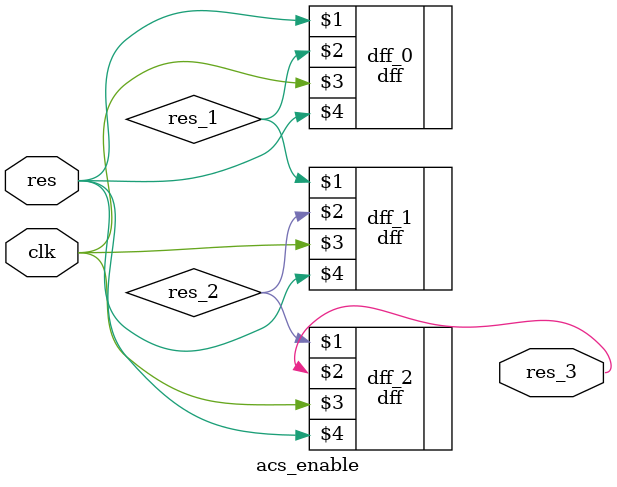
<source format=v>
/******************************************************/
/* module acs_enable                                  */
/******************************************************/
// ---------------------------------------------------------------------------
// Purpose 	: This module is used to delay the reset for 2 clocks 
//                as there is no compare and select on 
//                clock 0 to K - 1 (look at the trellis diagram)
// --
// File name	: acs_enable.v
// Author	: M. Zalfany Urfianto
//		  <zalfany@opencores.org>
// Last Rev.	: 18.4.2000
// 
// Modules used : dff.v
// --
// Simulator	: ModelSim PE/Plus 4.7h
// Error	: None known yet.
// ---------------------------------------------------------------------------

module acs_enable (clk,res,res_3);

   input clk,res; 
   output res_3;

   wire res_1,res_2;   
   
   dff dff_0(res,res_1,clk,res); 
   dff dff_1(res_1,res_2,clk,res);
   dff dff_2(res_2,res_3,clk,res);
   
endmodule
</source>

■ ABOUT THIS TASK:
All lines from the one with "input clk,res;" onward to the end of the records above should be repeated exactly, and only those lines.

■ THE COMPLETED TASK:
   input clk,res; 
   output res_3;

   wire res_1,res_2;   
   
   dff dff_0(res,res_1,clk,res); 
   dff dff_1(res_1,res_2,clk,res);
   dff dff_2(res_2,res_3,clk,res);
   
endmodule
</source>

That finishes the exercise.